● **Short problem 1**:
Quote the part of the Pevsner case text from "Fifth Circuit Court" to "a taxpayer's return." word for word.

● **Text**:
** start **
- Court: United States Court of Appeals for the Fifth Circuit
- Full case name: Barry D. and Sandra J. Pevsner v. Commissioner of Internal Revenue
- Decided: October 20 1980
- Citations: 628 F.2d 467 (5th Cir. 1980) 80-2 USTC (CCH) ¶ 9732

Holding
- An "objective" (reasonableness) test is used to determine whether clothes worn at work were adaptable to general usage and therefore not deductible.

Court membership
- Judges sitting: Robert A. Ainsworth Jr., Reynaldo Guerra Garza, Samuel D. Johnson Jr.

Case opinions
- Majority: Johnson, joined by Ainsworth, Garza

Laws applied
- Internal Revenue Code Section 162(a)

= Pevsner v. Commissioner =

Fifth Circuit Court of Appeals case regarding taxation

Pevsner v. Commissioner, 628 F.2d 467 (5th Cir. 1980) is a United States federal income tax case before the Fifth Circuit. It dealt with the issue of whether clothes purchased solely for use at work could be treated as a business expense deduction on a taxpayer's return.

HELD:
- An "objective" (reasonableness) test is used to determine whether clothes worn at work were adaptable to general usage and therefore not deductible.
  - The clothes in this case were adaptable to general usage, regardless of taxpayer's personal preference against wearing the clothes outside of work.

== Facts ==

Sandra J. Pevsner was a manager of the Yves Saint Laurent (YSL) boutique in Dallas, Texas. She was required by her employer to wear YSL clothing while at work and at work-related fashion shows and luncheons. She spent $1,381.91 on YSL clothing (at a discount) to meet these requirements, and subsequently deducted that amount from her 1975 federal income tax return as an ordinary and necessary business expense.
** end **
● **Task inputs**:
** start **
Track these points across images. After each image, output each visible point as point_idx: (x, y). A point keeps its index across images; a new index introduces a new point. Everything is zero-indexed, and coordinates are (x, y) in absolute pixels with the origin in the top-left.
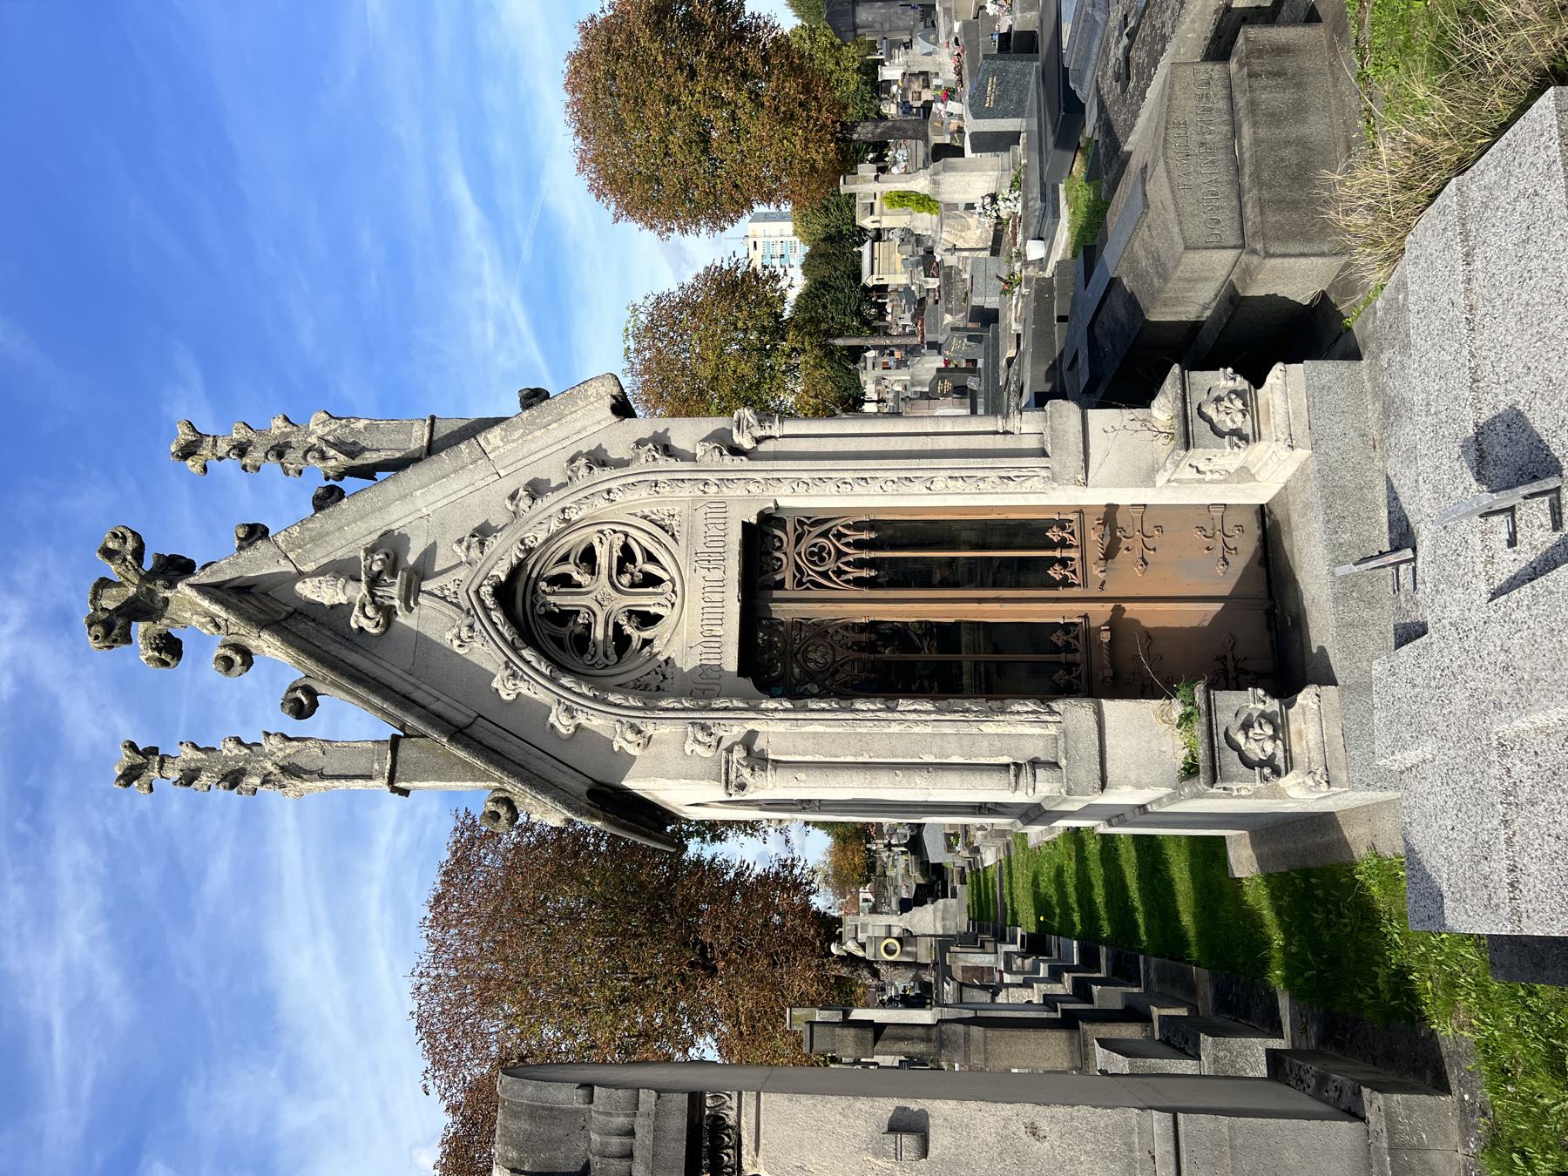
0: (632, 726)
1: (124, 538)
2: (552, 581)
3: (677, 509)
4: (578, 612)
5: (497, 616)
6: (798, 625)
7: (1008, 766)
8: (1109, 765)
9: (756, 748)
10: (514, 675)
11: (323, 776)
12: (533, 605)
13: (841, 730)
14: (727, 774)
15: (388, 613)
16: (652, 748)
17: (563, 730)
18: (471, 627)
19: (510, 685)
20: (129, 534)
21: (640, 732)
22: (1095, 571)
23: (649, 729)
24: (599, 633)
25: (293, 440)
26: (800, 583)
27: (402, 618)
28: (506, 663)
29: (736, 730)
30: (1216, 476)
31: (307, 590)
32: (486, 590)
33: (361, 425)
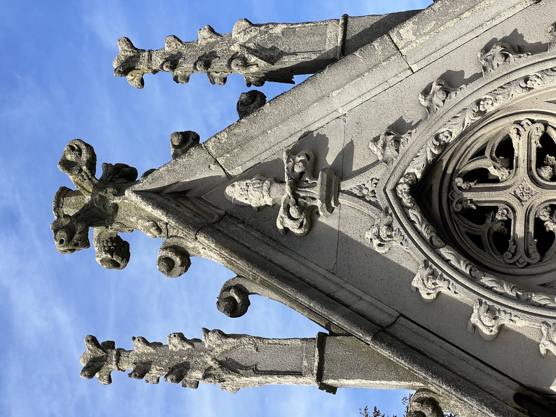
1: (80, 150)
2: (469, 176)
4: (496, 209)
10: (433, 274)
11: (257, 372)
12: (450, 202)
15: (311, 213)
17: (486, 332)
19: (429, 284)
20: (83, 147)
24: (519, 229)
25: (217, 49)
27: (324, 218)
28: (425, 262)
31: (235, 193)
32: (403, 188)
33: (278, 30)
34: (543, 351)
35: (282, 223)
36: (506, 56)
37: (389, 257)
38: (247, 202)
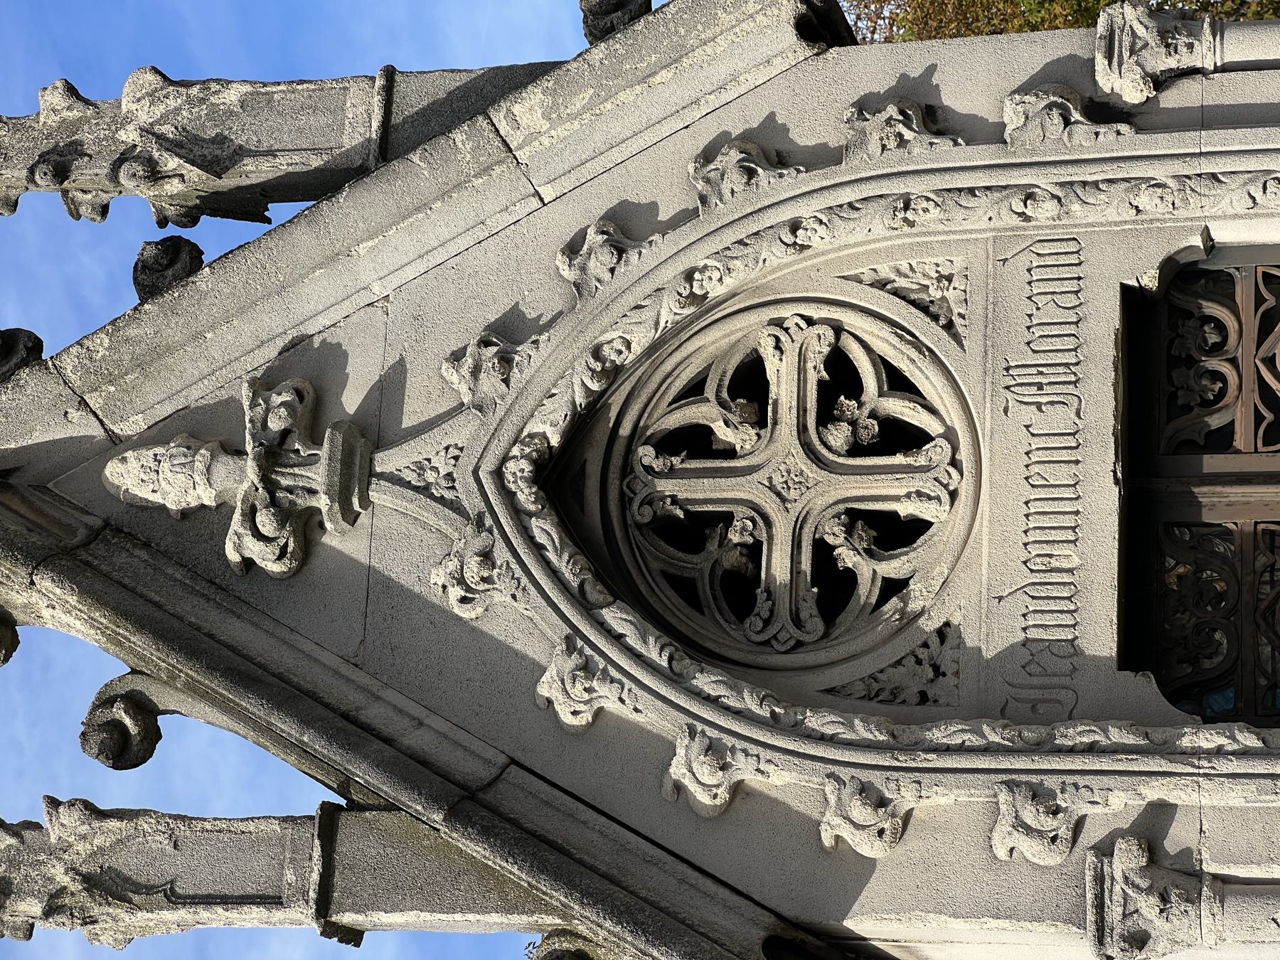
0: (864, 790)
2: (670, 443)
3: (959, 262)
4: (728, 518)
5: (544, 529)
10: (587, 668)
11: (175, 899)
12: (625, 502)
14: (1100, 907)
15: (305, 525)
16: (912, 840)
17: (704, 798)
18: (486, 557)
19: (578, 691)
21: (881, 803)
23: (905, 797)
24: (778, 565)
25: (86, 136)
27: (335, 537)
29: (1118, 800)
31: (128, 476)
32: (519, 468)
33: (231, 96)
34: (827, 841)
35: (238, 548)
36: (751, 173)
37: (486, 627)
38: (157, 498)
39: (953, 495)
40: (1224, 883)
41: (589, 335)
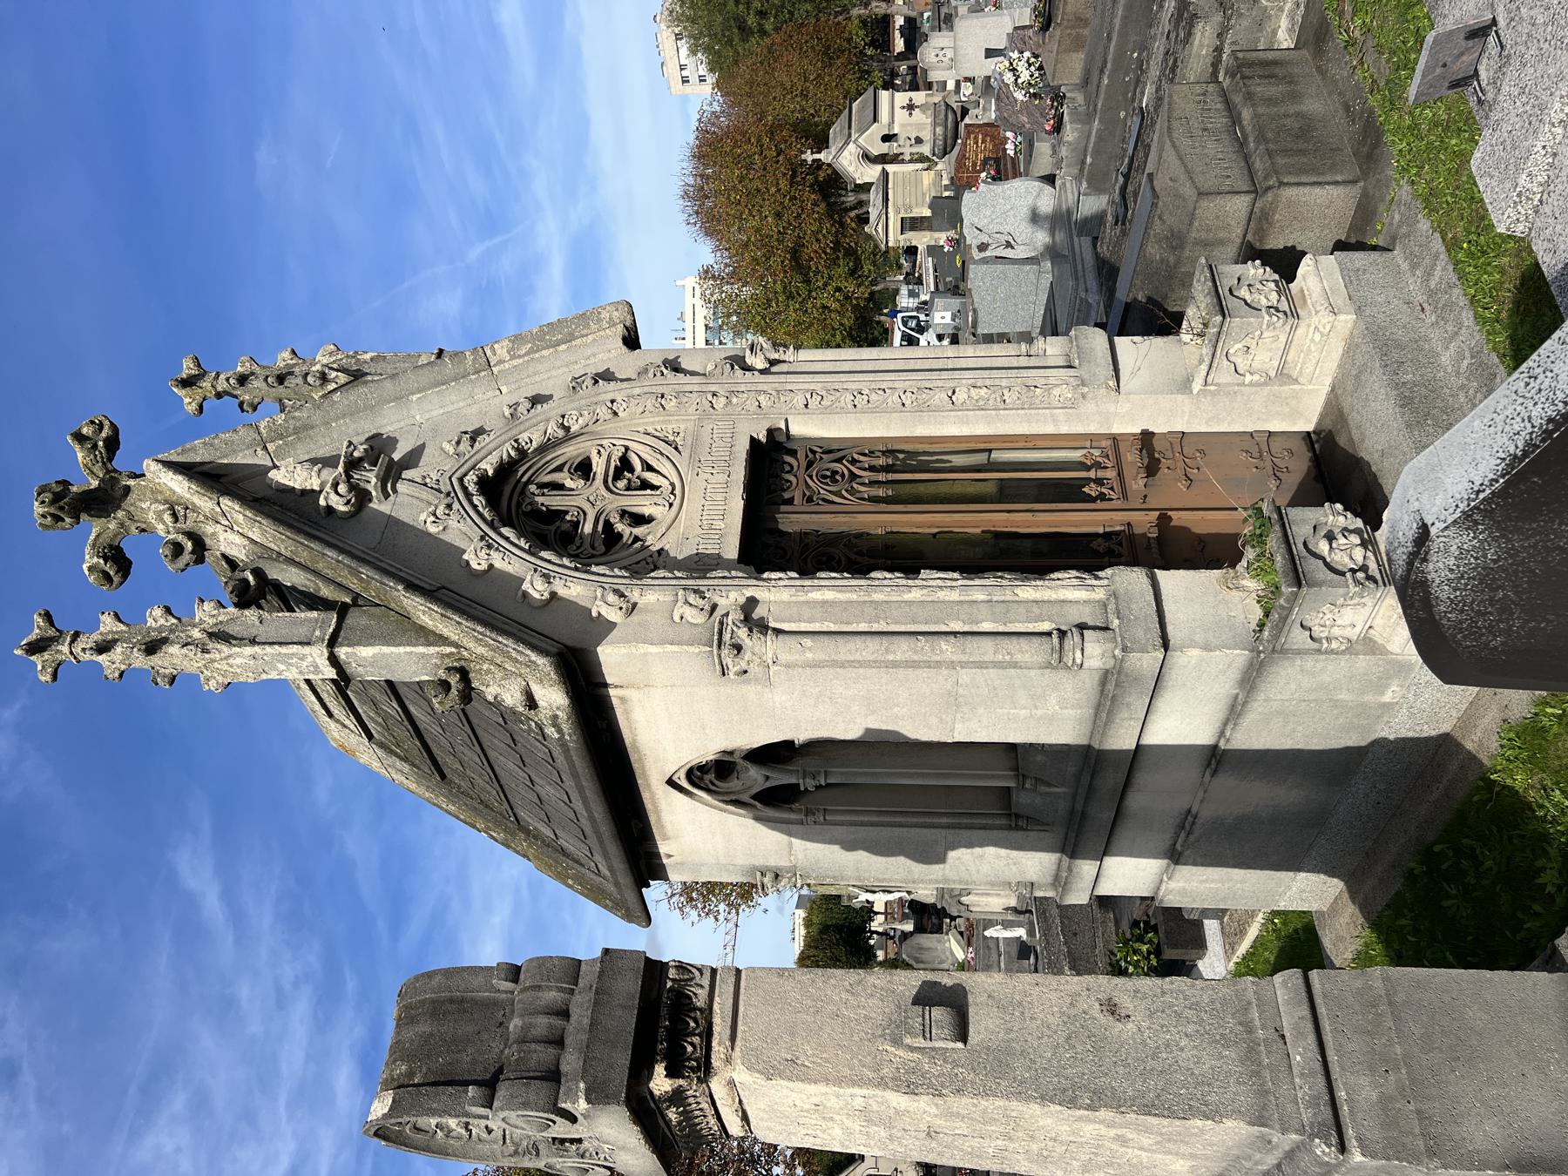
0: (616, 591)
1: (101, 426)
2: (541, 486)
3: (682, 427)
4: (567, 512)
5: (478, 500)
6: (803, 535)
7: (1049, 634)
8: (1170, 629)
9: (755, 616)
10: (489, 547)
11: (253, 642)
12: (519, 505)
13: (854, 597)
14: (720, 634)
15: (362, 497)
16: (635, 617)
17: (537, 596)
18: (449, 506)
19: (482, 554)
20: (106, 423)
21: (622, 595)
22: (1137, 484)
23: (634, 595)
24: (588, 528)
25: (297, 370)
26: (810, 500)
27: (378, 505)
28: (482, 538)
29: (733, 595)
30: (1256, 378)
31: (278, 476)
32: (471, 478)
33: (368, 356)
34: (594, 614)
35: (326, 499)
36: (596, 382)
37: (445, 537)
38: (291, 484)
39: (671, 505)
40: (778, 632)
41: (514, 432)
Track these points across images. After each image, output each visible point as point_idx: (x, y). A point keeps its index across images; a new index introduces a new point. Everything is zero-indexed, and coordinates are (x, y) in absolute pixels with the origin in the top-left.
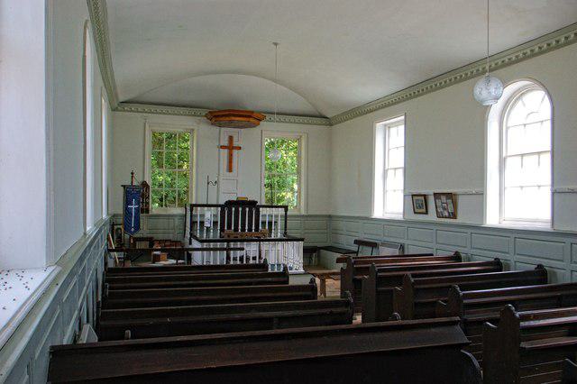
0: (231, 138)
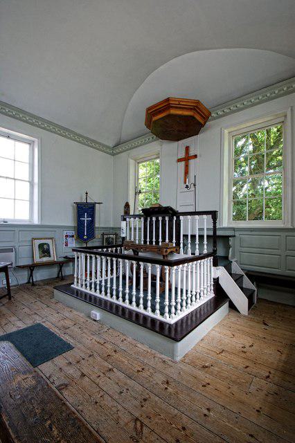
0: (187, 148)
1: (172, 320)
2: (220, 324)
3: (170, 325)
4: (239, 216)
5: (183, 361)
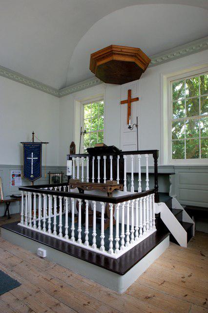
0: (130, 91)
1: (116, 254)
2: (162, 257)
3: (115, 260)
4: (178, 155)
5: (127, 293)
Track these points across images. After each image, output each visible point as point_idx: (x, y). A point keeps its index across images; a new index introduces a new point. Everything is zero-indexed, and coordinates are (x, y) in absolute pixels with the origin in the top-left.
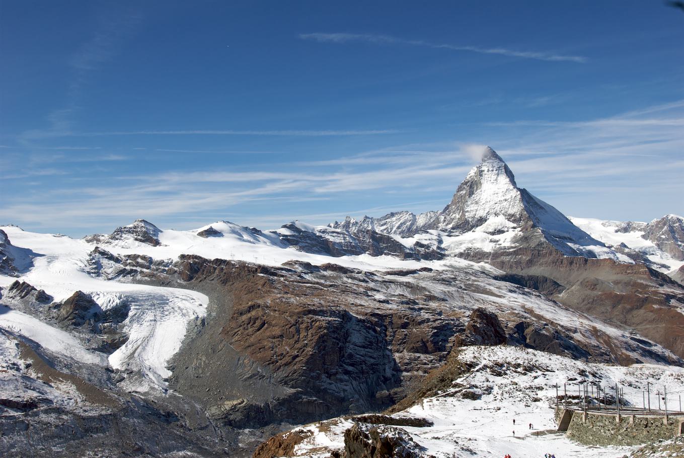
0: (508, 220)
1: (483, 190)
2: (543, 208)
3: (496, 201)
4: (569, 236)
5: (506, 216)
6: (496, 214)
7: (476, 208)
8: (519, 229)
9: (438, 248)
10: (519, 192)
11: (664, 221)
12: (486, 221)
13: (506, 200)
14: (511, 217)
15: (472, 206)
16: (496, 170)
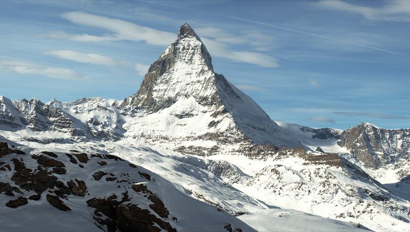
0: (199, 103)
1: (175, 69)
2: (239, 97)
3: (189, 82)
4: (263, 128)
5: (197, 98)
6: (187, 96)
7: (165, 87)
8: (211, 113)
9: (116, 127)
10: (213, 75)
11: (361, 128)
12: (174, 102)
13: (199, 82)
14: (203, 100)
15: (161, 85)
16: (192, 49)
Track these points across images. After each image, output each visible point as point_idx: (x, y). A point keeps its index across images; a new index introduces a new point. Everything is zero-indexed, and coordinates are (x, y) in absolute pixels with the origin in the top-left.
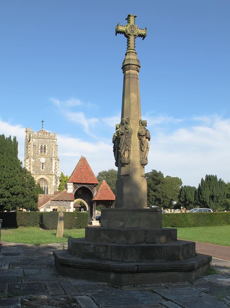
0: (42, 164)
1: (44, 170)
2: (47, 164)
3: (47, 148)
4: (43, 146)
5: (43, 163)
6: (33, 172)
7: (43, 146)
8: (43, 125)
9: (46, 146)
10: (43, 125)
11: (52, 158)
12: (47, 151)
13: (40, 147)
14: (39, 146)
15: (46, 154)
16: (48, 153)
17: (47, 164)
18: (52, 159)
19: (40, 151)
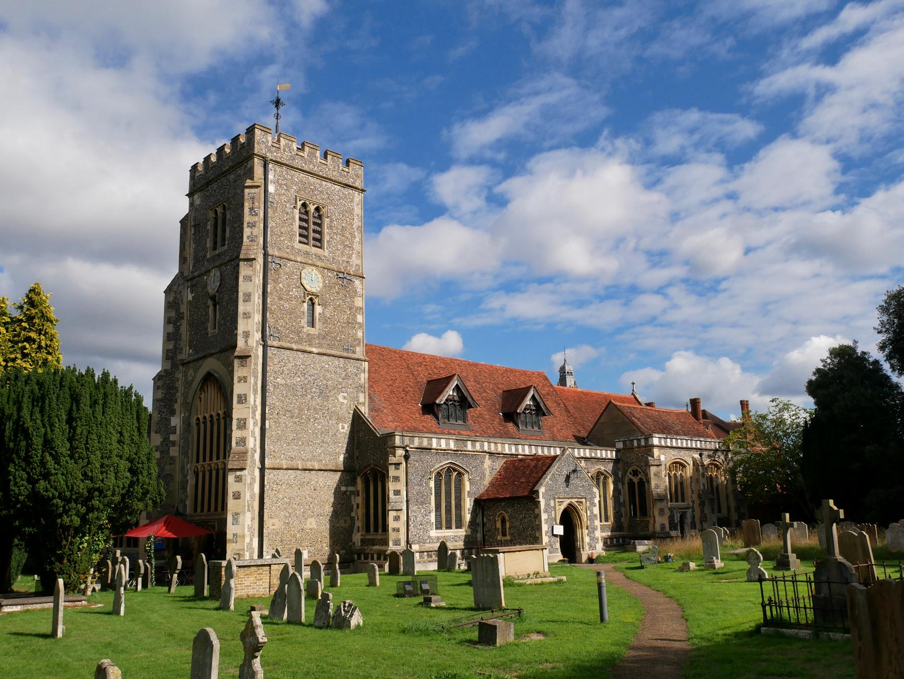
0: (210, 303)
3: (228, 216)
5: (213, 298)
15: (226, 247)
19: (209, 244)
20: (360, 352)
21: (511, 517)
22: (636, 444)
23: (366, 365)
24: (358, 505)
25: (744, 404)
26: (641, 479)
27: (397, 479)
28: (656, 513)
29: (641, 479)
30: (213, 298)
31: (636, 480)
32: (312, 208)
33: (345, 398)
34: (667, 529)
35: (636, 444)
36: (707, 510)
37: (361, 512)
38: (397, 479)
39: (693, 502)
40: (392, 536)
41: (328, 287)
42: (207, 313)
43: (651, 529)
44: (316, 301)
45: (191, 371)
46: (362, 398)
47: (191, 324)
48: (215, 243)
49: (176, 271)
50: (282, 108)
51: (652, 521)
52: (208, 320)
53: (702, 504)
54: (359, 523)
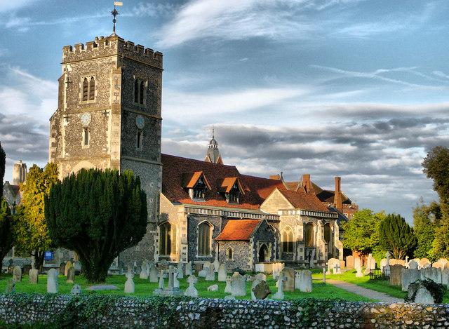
** end **
● **Short problem 2**:
Print the lines of the records from the line with "34: (543, 351)" to the line with "5: (127, 293)", both included, without any changes. Leave the picture lines out.

● **Output 1**:
Fifth Circuit Court of Appeals case regarding taxation

Pevsner v. Commissioner, 628 F.2d 467 (5th Cir. 1980) is a United States federal income tax case before the Fifth Circuit. It dealt with the issue of whether clothes purchased solely for use at work could be treated as a business expense deduction on a taxpayer's return.

● **Output 2**:
34: (543, 351)
35: (282, 223)
36: (506, 56)
37: (389, 257)
38: (247, 202)
0: (864, 790)
2: (670, 443)
3: (959, 262)
4: (728, 518)
5: (544, 529)
10: (587, 668)
11: (175, 899)
12: (625, 502)
14: (1100, 907)
15: (305, 525)
16: (912, 840)
17: (704, 798)
18: (486, 557)
19: (578, 691)
21: (881, 803)
23: (905, 797)
24: (778, 565)
25: (86, 136)
27: (335, 537)
29: (1118, 800)
31: (128, 476)
32: (519, 468)
33: (231, 96)
34: (827, 841)
35: (238, 548)
36: (751, 173)
37: (486, 627)
38: (157, 498)
39: (953, 495)
40: (1224, 883)
41: (589, 335)
0: (616, 591)
1: (101, 426)
2: (541, 486)
3: (682, 427)
4: (567, 512)
5: (478, 500)
6: (803, 535)
7: (1049, 634)
8: (1170, 629)
9: (755, 616)
10: (489, 547)
11: (253, 642)
12: (519, 505)
13: (854, 597)
14: (720, 634)
15: (362, 497)
16: (635, 617)
17: (537, 596)
18: (449, 506)
19: (482, 554)
20: (106, 423)
21: (622, 595)
22: (1137, 484)
23: (634, 595)
24: (588, 528)
25: (297, 370)
26: (810, 500)
27: (378, 505)
28: (482, 538)
29: (733, 595)
30: (1256, 378)
31: (278, 476)
32: (471, 478)
33: (368, 356)
34: (594, 614)
35: (326, 499)
36: (596, 382)
37: (445, 537)
38: (291, 484)
39: (671, 505)
40: (778, 632)
41: (514, 432)
Track these points across images. After each image, output each visible point as point_idx: (x, y). A point keeps its index across images; a new index introduces a new point. Everything is zero-indexed, and coordinates are (x, y) in absolute pixels with the origin in the top-left.
0: (231, 138)
0: (187, 148)
1: (172, 320)
2: (220, 324)
3: (170, 325)
4: (239, 216)
5: (183, 361)
0: (130, 91)
1: (116, 254)
2: (162, 257)
3: (115, 260)
4: (178, 155)
5: (127, 293)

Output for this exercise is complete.